== TEXTO ==

Em fevereiro deste ano, a desvinculação foi comunicada oficialmente ao mercado, através de um comunicado à CMVM, onde a TAP detalha que Alexandra Reis “apresentou renúncia ao cargo, decidindo encerrar este capítulo da sua vida profissional e abraçando agora novos desafios”. A formulação indiciava que a decisão tinha sido da própria gestora que entretanto veio esclarecer, esta segunda-feira, que a saída resultara da vontade da companhia. Foi a própria a renunciar ao cargo, depois de alcançado o acordo de saída.
A CMVM, questionada pelo Observador antes dos esclarecimentos da TAP, tinha afirmado que “os emitentes de obrigações [é o caso da TAP, que não tem ações cotadas, mas sim obrigações] cotadas têm o dever de divulgar as alterações que ocorram na composição dos seus órgãos sociais, com rigor e de forma tempestiva”, admitindo que aos emitentes de obrigações não é exigido o grau de informação que aos emitentes de ações. Por isso, ainda que tenham de informar sobre mudanças nos órgãos sociais, “informação sobre os acordos referentes ao pagamento de indemnizações no contexto da cessação de funções de membros dos órgãos sociais constitui, nesse sentido, exigência típica do relatório de governo societário que, no entanto, não é aplicável a emitentes de obrigações”.
“A TAP e Alexandra Reis submeteram o teor do referido acordo de cessação a um compromisso recíproco de confidencialidade.”
O acordo agora detalhado ficou, segundo revela agora a TAP, sujeito a confidencialidade quer por parte da companhia do Estado quer pela sua ex-administradora. No entanto acabou por ser noticiado no passado sábado e era do conhecimento até do Presidente da República que, na segunda-feira e ainda antes de conhecido este esclarecimento da TAP, já tinha dito que a agora secretária de Estado tinha pedido uma compensação por despedimento superior à acordada, chegando mesmo a adiantar o valor: “Por aquilo que apurei, trata-se de uma indemnização negociada de um terço e a sua saída foi por decisão da empresa e não a pedido da própria”. Foi precisamente esse o valor que agora se apurou que foi pedido inicialmente por Alexandra Reis, 1,5 milhões de euros.
“Relativamente ao enquadramento legal, a TAP aplicou os regimes legais decorrentes da circunstância de a empresa integrar o Sector Público Empresarial, em articulação, no omisso, com o quadro normativo do Código das Sociedades Comerciais, nos seguintes termos: i) sendo a TAP uma pessoa coletiva com capital exclusivamente público (sob a influência dominante do Estado), estava e está, com algumas exceções, sujeita ao Regime do Sector Público empresarial, nos termos do Decreto-Lei n.o 133/2013 de 3 de outubro, pelo que, os membros designados para os respetivos órgãos de gestão ou administração estão, em princípio e com algumas exceções, sujeitos ao Estatuto do Gestor Público, aprovado pelo Decreto-Lei n.° 71/2007 de 27 de março (“EGP”)”

===
== EXTRATO DA LISTAGEM ==

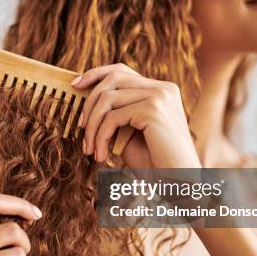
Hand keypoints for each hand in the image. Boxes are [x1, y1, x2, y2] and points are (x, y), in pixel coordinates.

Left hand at [71, 64, 201, 168]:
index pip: (121, 71)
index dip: (95, 74)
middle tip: (81, 128)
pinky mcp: (153, 110)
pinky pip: (112, 118)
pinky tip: (102, 156)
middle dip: (89, 103)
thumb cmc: (155, 163)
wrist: (181, 184)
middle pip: (112, 79)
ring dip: (93, 126)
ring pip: (107, 98)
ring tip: (90, 150)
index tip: (75, 85)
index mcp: (160, 90)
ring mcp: (159, 96)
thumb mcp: (131, 133)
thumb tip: (86, 102)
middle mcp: (162, 88)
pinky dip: (100, 137)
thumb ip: (116, 113)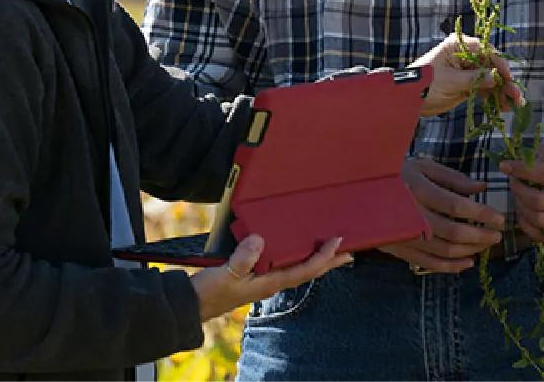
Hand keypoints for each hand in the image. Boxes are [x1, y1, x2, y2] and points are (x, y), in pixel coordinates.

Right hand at [190, 234, 351, 321]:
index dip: (323, 257)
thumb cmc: (210, 291)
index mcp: (270, 283)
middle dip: (329, 261)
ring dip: (315, 260)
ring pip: (298, 269)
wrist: (194, 303)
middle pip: (308, 271)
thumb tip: (260, 241)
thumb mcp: (226, 274)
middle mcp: (272, 283)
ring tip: (330, 251)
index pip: (304, 269)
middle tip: (349, 251)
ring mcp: (265, 281)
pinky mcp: (256, 276)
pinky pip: (284, 266)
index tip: (337, 243)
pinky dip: (296, 258)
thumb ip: (243, 259)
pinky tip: (295, 252)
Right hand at [379, 158, 503, 273]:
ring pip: (445, 250)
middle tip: (497, 234)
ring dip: (470, 250)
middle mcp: (412, 215)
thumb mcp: (422, 166)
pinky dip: (451, 266)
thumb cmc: (395, 174)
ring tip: (485, 245)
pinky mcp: (400, 249)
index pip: (456, 206)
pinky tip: (468, 262)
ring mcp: (405, 235)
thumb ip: (452, 178)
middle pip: (454, 231)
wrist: (359, 192)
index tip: (499, 218)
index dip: (481, 214)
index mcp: (418, 190)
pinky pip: (429, 263)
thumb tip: (481, 190)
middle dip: (481, 235)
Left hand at [410, 34, 523, 116]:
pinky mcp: (466, 84)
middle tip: (516, 95)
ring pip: (490, 79)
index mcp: (457, 46)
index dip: (499, 62)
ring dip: (502, 90)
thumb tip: (496, 78)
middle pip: (491, 65)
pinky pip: (484, 89)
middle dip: (504, 80)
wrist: (408, 99)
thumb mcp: (450, 81)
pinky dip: (493, 96)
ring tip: (514, 104)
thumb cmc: (424, 83)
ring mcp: (466, 70)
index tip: (508, 76)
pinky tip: (503, 106)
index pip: (484, 50)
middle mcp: (464, 56)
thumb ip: (474, 79)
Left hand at [500, 131, 543, 241]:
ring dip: (521, 208)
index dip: (521, 171)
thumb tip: (524, 165)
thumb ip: (543, 149)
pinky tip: (524, 211)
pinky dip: (529, 226)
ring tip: (519, 194)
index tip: (505, 166)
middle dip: (519, 191)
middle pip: (540, 202)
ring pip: (541, 220)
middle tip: (513, 180)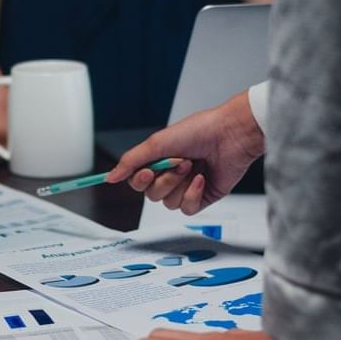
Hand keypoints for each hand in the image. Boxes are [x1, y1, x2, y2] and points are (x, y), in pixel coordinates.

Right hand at [107, 92, 264, 213]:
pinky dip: (193, 194)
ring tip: (193, 167)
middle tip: (179, 163)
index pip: (137, 181)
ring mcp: (186, 187)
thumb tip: (110, 177)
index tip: (148, 171)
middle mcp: (170, 174)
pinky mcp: (202, 197)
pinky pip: (187, 208)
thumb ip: (131, 161)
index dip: (140, 180)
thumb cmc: (198, 131)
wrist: (230, 135)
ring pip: (168, 203)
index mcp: (158, 160)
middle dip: (165, 180)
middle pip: (151, 195)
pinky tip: (202, 178)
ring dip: (180, 185)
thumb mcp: (157, 143)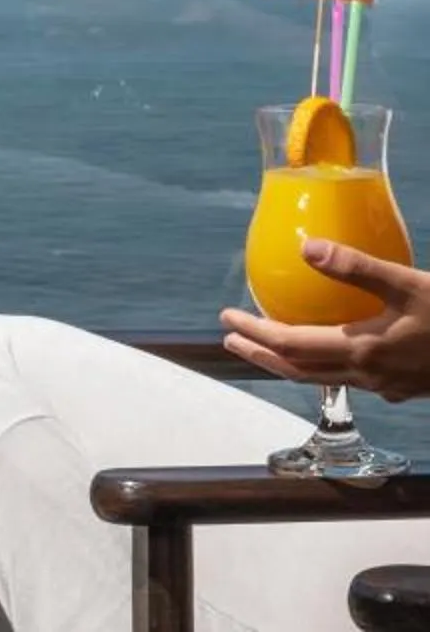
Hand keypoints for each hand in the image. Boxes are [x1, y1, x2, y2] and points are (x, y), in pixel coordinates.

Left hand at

===

**OBJETIVO DO EXERCÍCIO**
Transcreva do texto sobre a saída de Alexandra Reis da TAP o trecho entre "O acordo agora" e "milhões de euros.", inclusive. Recorra exclusivamente ao texto sobre a saída de Alexandra Reis da TAP.

**RESULTADO OBTIDO**
O acordo agora detalhado ficou, segundo revela agora a TAP, sujeito a confidencialidade quer por parte da companhia do Estado quer pela sua ex-administradora. No entanto acabou por ser noticiado no passado sábado e era do conhecimento até do Presidente da República que, na segunda-feira e ainda antes de conhecido este esclarecimento da TAP, já tinha dito que a agora secretária de Estado tinha pedido uma compensação por despedimento superior à acordada, chegando mesmo a adiantar o valor: “Por aquilo que apurei, trata-se de uma indemnização negociada de um terço e a sua saída foi por decisão da empresa e não a pedido da própria”. Foi precisamente esse o valor que agora se apurou que foi pedido inicialmente por Alexandra Reis, 1,5 milhões de euros.